Background: Sustained spinal flexion has been proposed to affect the properties of spinal tissues, increase postural muscle's activation latency and act detrimentally on proprioception.
Objectives: This study evaluated the effect of flexed posture (FP) on spinal proprioception and assessed the immediate effect of spinal movement on the presumable flexion-induced proprioceptive deficit.
Design: Clinical measurement study.
Methods: Marker-based kinematic analyses of the head, spine, and pelvis were conducted on 50 individuals. Subjects were educated in a lordotic sitting posture (IOSP) that they reproduced immediately; after 10 and 30 min in FP; and after sagittal spinal movement. Nine sagittal angles were calculated. Absolute error (AE) and constant error (CE) were used to evaluate repositioning accuracy. Repeated measures ANOVA was used to test for significant differences in angles obtained among postures, as well as for the AE and CE calculated from the trials.
Results: No significant differences were found in reposition error (RE) after immediate reproduction of IOSP (all p > 0.0083). Following FP AEs presented significant differences for head (4.1°), head protraction (1.9°), head tilt (2.1°), lumbar (3.2°) and pelvis angle (2.1°). CEs revealed significant differences for head protraction (-1.8°) and lumbar angle (-3.5°). No significant differences were found for AE and CE after spinal sagittal movement (all p > 0.0083).

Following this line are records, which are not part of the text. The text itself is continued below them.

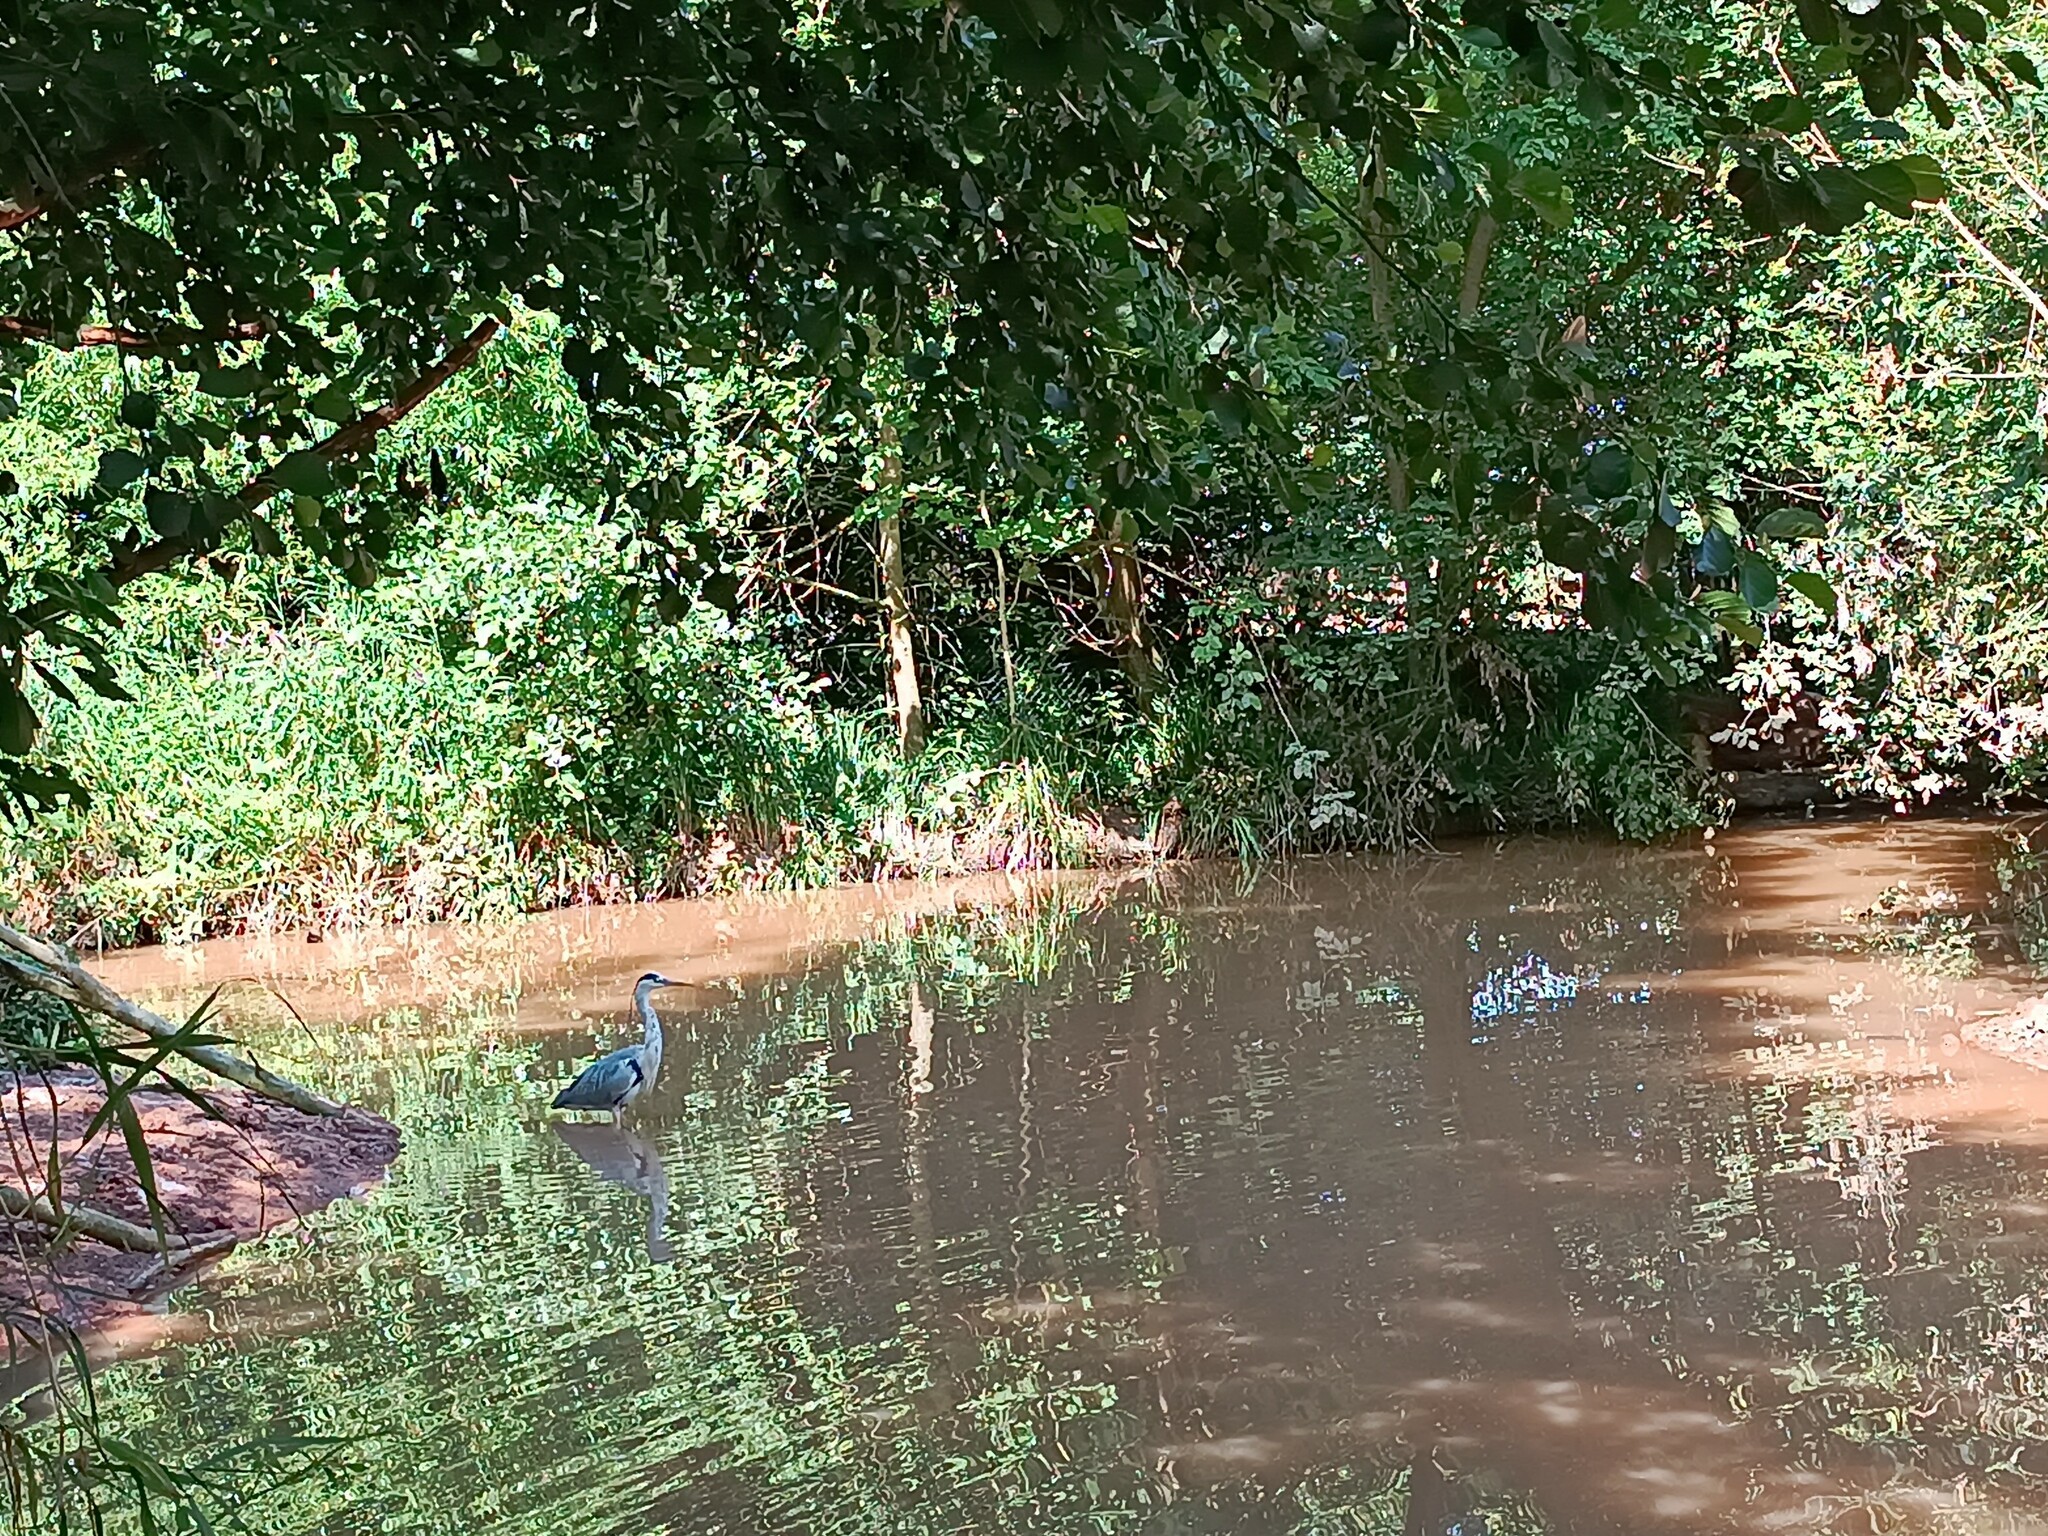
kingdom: Animalia
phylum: Chordata
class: Aves
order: Pelecaniformes
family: Ardeidae
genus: Ardea
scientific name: Ardea cinerea
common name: Grey heron
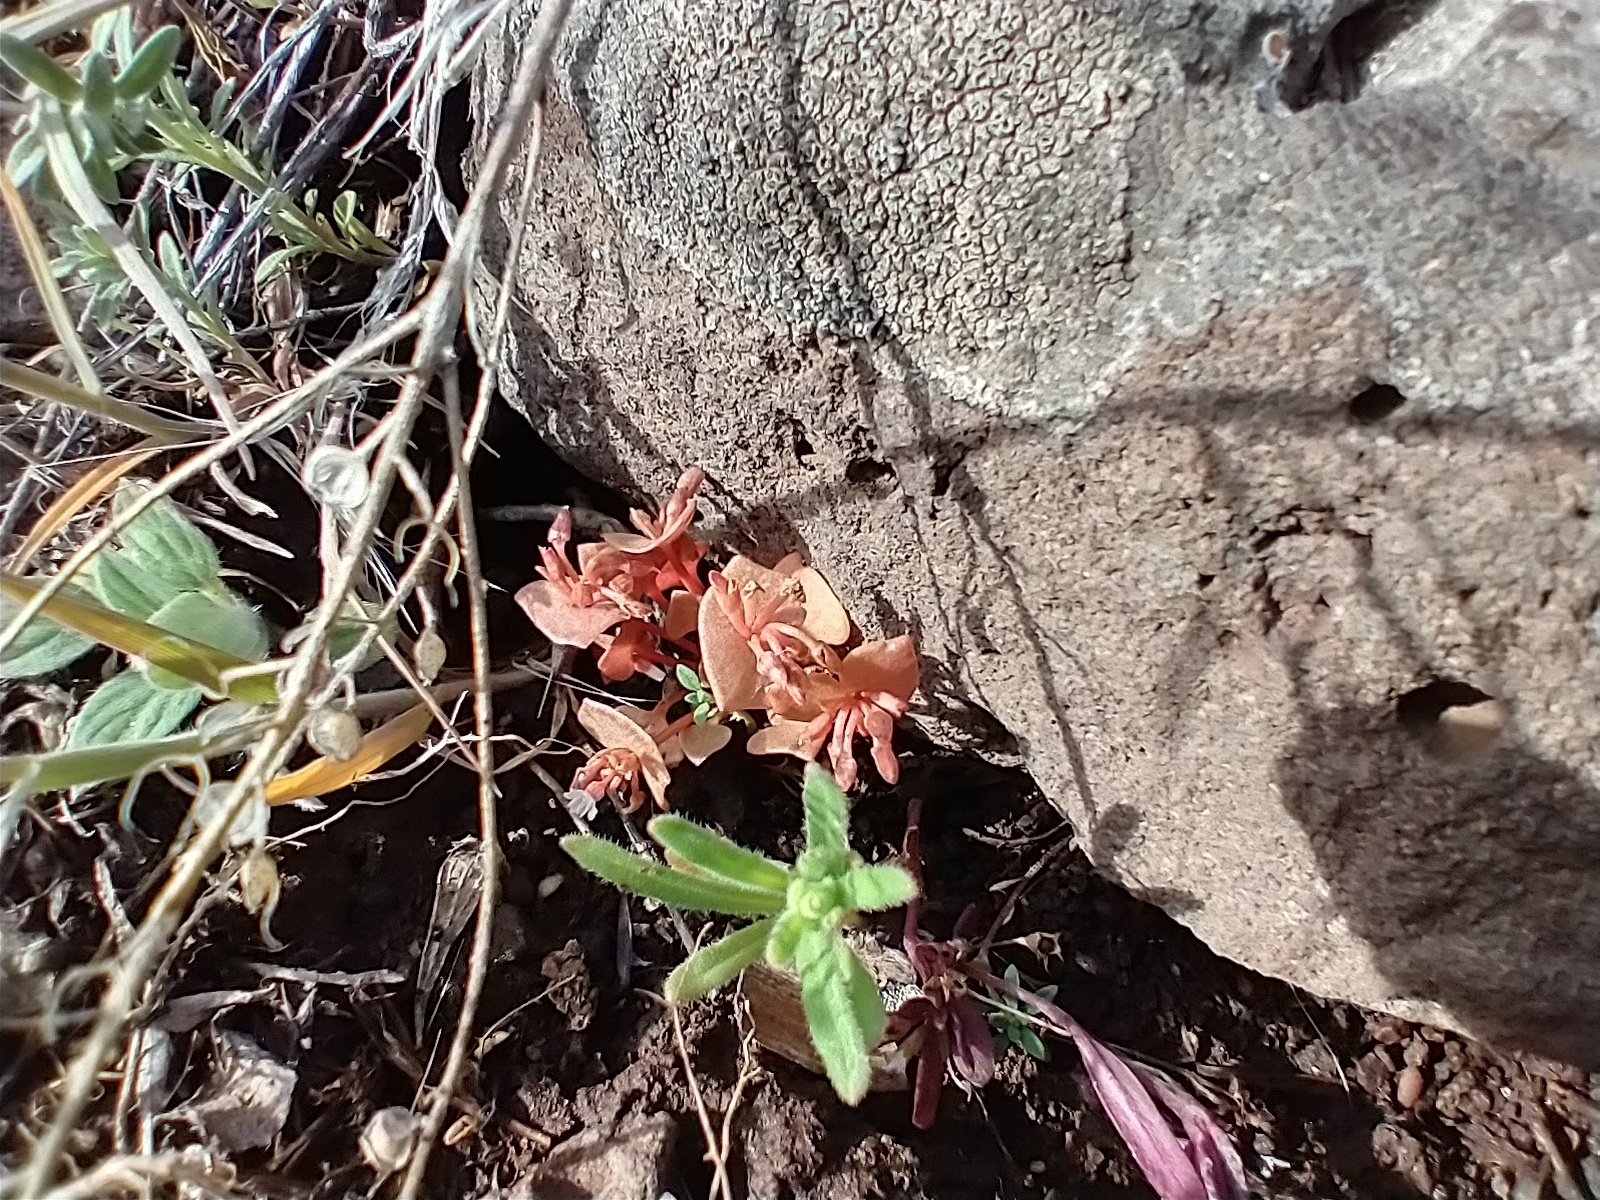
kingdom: Plantae
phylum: Tracheophyta
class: Magnoliopsida
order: Caryophyllales
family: Montiaceae
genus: Claytonia
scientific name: Claytonia rubra
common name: Erubescent miner's-lettuce
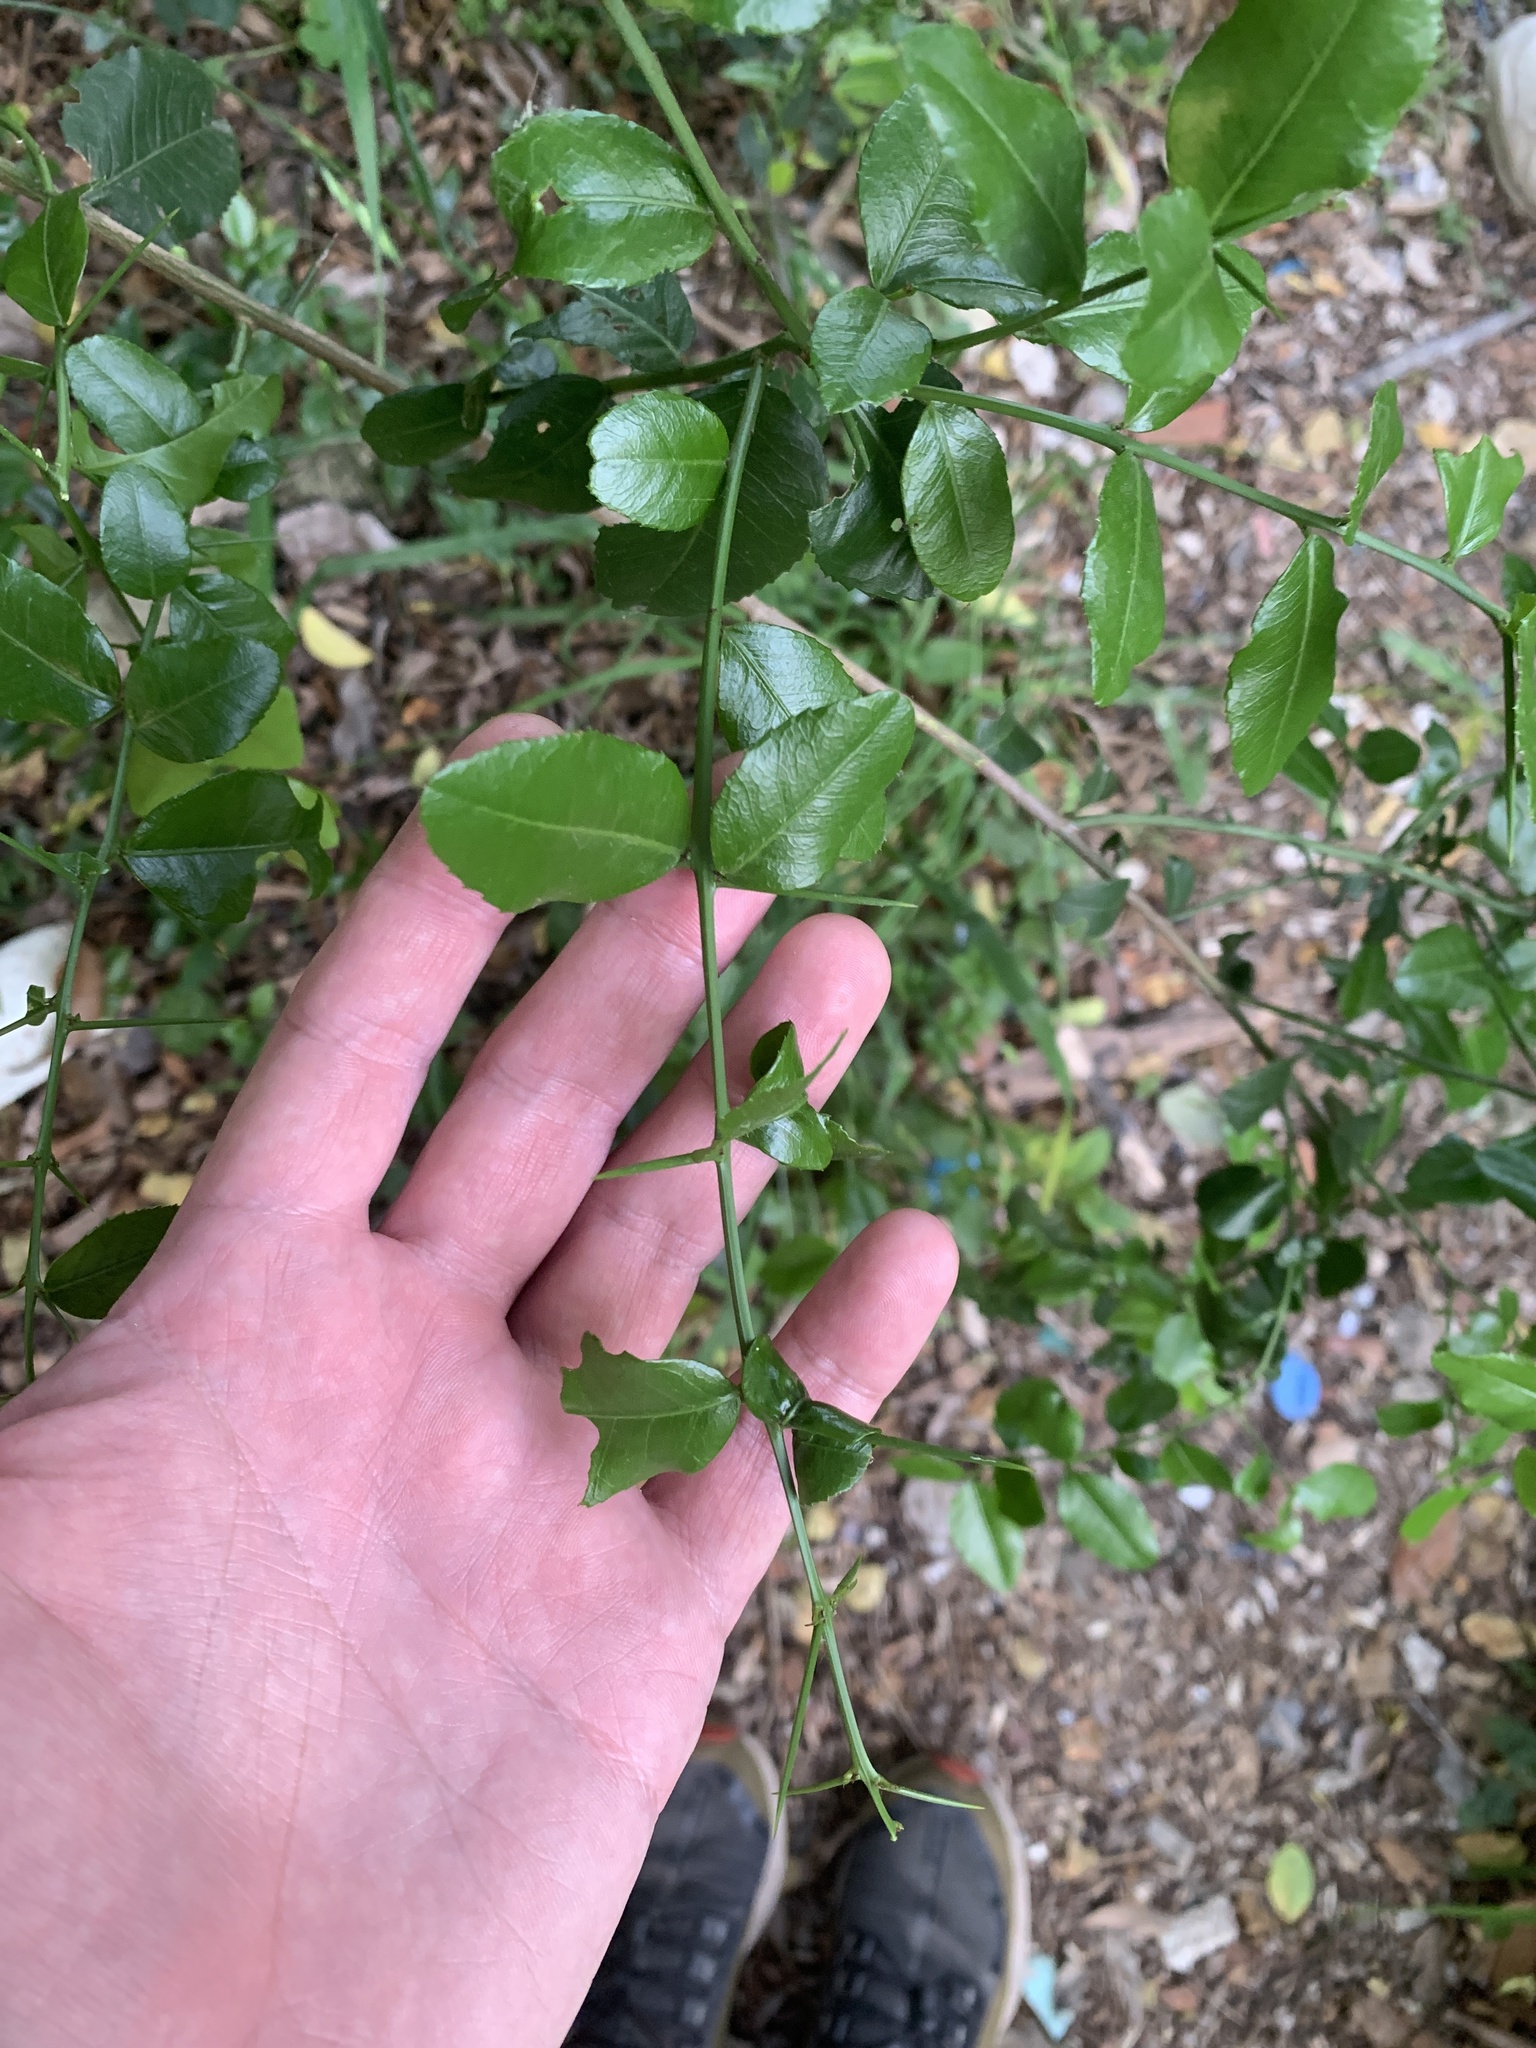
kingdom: Plantae
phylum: Tracheophyta
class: Magnoliopsida
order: Rosales
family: Rhamnaceae
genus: Scutia
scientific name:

Conclusions: Prolonged FP can affect spinal position sense, but sagittal spinal movement can abolish the proprioceptive deficit. The significant differences documented, may be of limited clinical utility given their magnitude, and the reliability data presented may be of use in reinterpreting previously documented proprioceptive analyses.
Keywords: Kyphotic; Reposition accuracy; Reposition reliability; Slouch-overcorrect.